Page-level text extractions

:::::

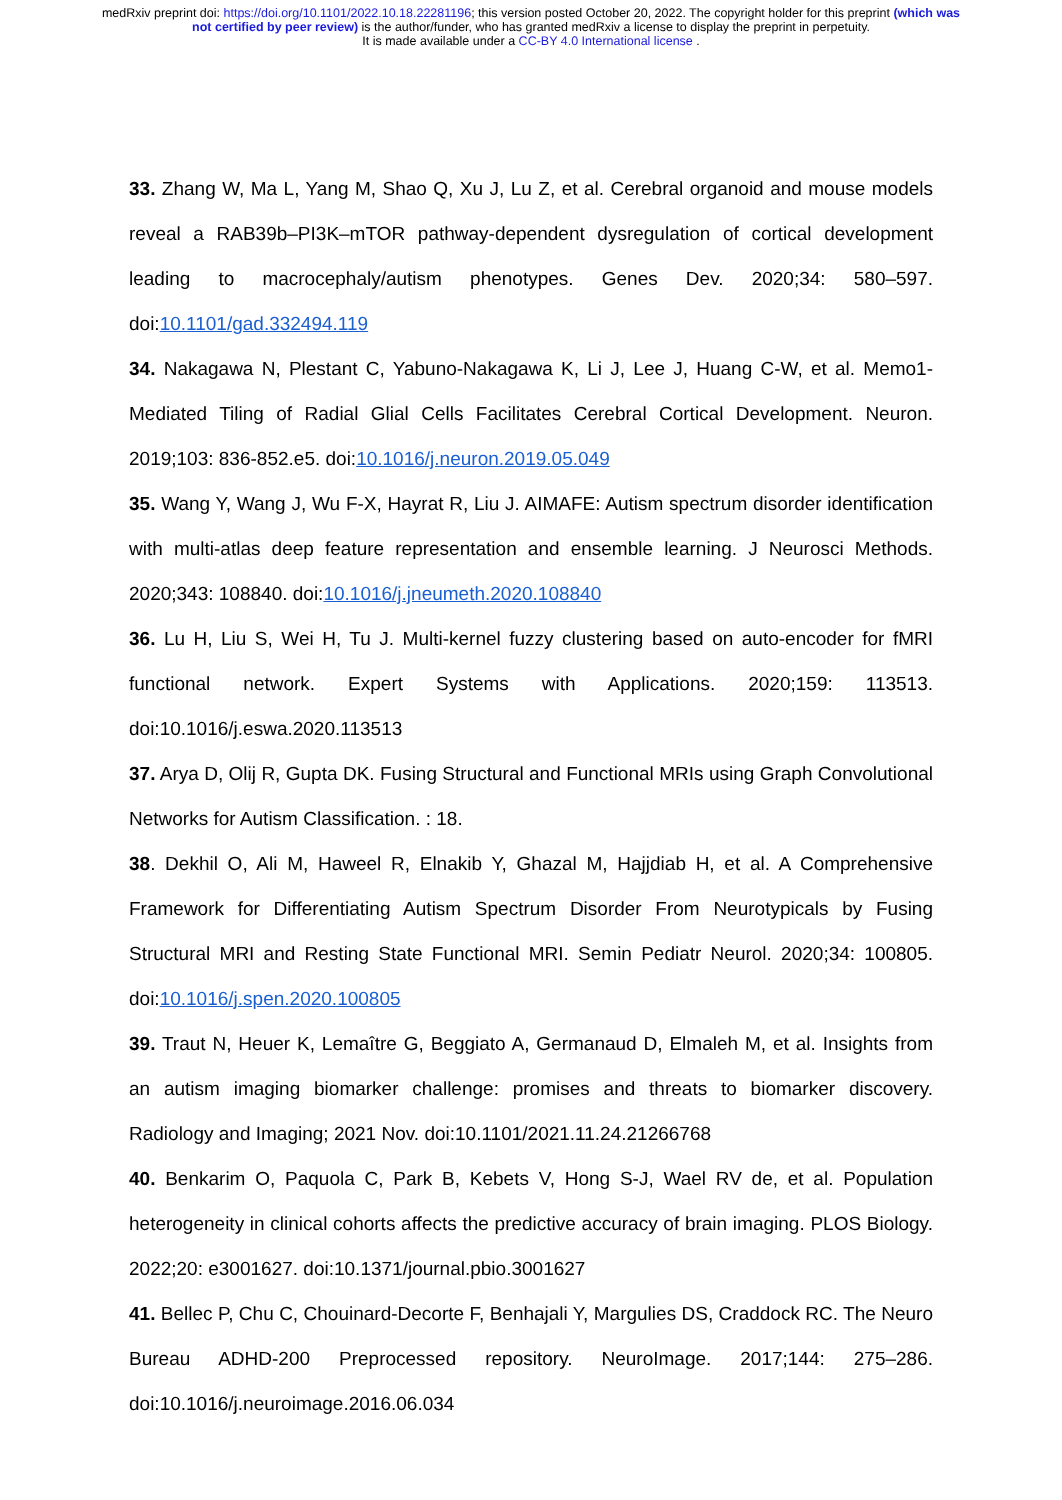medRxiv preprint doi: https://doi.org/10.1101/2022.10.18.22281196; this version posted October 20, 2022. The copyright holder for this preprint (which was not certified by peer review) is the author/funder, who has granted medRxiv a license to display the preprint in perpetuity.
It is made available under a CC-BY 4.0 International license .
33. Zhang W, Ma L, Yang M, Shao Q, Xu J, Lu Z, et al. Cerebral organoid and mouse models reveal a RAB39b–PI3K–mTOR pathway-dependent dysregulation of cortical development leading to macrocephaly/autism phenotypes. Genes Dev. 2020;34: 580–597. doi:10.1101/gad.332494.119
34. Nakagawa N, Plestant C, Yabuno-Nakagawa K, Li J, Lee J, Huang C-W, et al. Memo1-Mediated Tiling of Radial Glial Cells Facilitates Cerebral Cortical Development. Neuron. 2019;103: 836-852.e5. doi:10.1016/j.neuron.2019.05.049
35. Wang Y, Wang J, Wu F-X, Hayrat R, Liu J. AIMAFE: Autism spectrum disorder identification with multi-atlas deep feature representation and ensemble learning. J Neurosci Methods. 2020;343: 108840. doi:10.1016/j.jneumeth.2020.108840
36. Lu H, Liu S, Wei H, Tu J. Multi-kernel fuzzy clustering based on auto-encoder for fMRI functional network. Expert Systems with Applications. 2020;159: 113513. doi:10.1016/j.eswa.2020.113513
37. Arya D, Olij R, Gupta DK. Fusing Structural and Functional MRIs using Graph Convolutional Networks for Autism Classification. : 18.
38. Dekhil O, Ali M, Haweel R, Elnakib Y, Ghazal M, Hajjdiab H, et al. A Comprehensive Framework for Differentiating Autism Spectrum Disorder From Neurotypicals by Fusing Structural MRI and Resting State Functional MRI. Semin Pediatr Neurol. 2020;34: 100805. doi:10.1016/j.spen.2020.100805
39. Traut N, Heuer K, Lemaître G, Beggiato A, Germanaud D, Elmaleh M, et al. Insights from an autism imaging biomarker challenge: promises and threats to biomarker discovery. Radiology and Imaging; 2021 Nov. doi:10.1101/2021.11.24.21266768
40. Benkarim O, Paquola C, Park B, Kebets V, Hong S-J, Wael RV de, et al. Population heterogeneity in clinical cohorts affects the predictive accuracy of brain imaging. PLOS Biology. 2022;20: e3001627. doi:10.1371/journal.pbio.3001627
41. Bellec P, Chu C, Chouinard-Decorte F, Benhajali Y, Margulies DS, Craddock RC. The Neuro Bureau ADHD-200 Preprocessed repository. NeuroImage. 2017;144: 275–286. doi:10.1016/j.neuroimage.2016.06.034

:::::

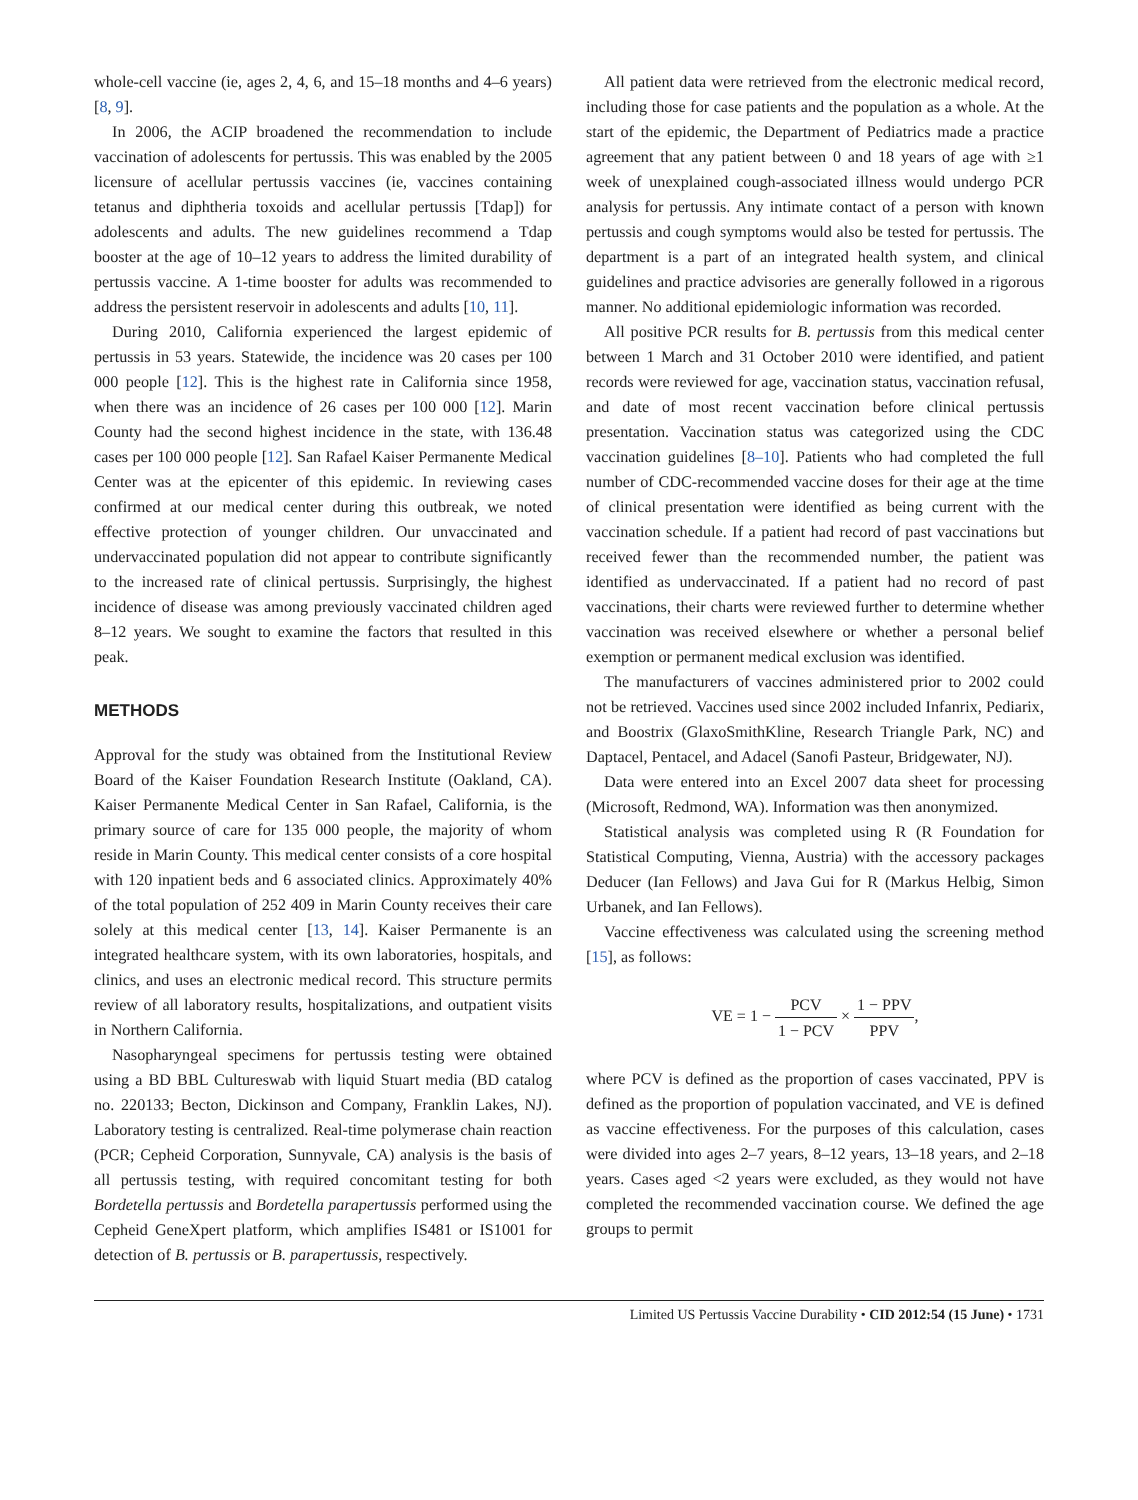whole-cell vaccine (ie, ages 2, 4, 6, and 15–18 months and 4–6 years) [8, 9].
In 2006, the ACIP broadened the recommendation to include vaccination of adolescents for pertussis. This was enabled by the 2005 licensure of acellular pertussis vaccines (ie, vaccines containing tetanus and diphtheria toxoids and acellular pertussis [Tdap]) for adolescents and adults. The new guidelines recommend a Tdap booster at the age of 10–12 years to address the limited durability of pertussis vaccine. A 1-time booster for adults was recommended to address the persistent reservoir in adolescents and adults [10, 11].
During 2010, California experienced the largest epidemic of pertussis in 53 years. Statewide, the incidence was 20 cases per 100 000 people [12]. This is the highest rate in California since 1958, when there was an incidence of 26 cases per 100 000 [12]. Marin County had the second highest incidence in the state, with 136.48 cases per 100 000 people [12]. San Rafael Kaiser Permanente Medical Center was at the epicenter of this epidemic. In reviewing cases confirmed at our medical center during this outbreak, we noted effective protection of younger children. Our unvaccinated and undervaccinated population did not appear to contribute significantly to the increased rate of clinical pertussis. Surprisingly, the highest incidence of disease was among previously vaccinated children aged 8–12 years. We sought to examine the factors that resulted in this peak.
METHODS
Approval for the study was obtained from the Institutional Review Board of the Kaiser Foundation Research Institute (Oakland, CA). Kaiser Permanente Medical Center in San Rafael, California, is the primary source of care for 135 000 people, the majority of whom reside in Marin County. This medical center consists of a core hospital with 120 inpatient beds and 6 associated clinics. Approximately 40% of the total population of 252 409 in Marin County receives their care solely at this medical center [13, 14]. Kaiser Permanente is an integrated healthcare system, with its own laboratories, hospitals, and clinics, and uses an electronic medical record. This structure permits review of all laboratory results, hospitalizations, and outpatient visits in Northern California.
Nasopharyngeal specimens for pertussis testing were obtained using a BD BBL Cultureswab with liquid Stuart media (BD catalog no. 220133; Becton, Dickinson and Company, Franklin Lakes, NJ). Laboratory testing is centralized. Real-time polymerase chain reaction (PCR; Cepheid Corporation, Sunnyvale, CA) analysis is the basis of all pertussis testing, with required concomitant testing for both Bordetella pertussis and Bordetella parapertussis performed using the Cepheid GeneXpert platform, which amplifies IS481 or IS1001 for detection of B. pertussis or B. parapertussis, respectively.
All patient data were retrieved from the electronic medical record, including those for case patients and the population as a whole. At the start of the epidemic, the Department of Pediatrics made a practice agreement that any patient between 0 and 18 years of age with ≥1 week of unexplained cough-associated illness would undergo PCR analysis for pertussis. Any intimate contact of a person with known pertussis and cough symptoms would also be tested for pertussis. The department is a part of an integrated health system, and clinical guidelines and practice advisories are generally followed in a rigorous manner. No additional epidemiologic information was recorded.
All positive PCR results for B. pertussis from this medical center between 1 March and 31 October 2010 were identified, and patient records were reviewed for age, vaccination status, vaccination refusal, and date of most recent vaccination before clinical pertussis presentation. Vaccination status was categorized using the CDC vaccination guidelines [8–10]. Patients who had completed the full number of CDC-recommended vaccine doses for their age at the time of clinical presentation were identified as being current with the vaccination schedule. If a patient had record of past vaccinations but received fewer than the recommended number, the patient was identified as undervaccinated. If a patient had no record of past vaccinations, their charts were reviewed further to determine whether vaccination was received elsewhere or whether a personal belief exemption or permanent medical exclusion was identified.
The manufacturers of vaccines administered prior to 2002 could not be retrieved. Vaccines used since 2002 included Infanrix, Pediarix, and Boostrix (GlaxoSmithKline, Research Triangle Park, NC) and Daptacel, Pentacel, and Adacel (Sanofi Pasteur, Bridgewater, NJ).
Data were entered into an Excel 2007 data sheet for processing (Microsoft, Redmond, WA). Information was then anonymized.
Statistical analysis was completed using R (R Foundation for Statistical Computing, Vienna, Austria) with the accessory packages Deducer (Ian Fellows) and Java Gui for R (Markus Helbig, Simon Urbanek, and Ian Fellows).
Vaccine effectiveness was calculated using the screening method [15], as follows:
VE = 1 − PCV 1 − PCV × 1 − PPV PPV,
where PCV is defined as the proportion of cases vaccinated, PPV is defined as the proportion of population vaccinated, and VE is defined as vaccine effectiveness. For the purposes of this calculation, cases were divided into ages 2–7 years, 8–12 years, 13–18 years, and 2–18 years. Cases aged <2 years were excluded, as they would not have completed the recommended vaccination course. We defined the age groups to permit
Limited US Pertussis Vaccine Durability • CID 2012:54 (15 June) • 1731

:::::

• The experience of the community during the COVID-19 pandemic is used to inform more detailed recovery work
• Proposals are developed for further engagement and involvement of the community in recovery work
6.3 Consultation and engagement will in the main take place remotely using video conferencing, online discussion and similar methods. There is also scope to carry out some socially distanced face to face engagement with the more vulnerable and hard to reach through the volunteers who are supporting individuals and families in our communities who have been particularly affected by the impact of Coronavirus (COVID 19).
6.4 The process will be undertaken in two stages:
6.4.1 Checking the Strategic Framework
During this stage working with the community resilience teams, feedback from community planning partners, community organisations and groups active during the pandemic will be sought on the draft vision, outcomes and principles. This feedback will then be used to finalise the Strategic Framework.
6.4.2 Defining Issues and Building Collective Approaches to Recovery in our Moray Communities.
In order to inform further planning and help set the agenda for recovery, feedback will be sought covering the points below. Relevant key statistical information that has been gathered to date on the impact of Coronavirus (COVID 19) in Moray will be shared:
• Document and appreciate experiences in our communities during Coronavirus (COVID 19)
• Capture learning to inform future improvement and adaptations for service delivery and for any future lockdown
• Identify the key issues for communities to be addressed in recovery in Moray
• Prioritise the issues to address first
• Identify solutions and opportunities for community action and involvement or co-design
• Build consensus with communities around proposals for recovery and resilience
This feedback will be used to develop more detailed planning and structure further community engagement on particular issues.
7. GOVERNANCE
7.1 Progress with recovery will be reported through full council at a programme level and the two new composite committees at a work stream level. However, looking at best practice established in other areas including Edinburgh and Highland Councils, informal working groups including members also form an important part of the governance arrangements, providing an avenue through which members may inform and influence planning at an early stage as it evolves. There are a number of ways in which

:::::

About this exercise: Where a line in the entries holds "Research", copy that line.

Answer area:
Approval for the study was obtained from the Institutional Review Board of the Kaiser Foundation Research Institute (Oakland, CA). Kaiser Permanente Medical Center in San Rafael, California, is the primary source of care for 135 000 people, the majority of whom reside in Marin County. This medical center consists of a core hospital with 120 inpatient beds and 6 associated clinics. Approximately 40% of the total population of 252 409 in Marin County receives their care solely at this medical center [13, 14]. Kaiser Permanente is an integrated healthcare system, with its own laboratories, hospitals, and clinics, and uses an electronic medical record. This structure permits review of all laboratory results, hospitalizations, and outpatient visits in Northern California.
The manufacturers of vaccines administered prior to 2002 could not be retrieved. Vaccines used since 2002 included Infanrix, Pediarix, and Boostrix (GlaxoSmithKline, Research Triangle Park, NC) and Daptacel, Pentacel, and Adacel (Sanofi Pasteur, Bridgewater, NJ).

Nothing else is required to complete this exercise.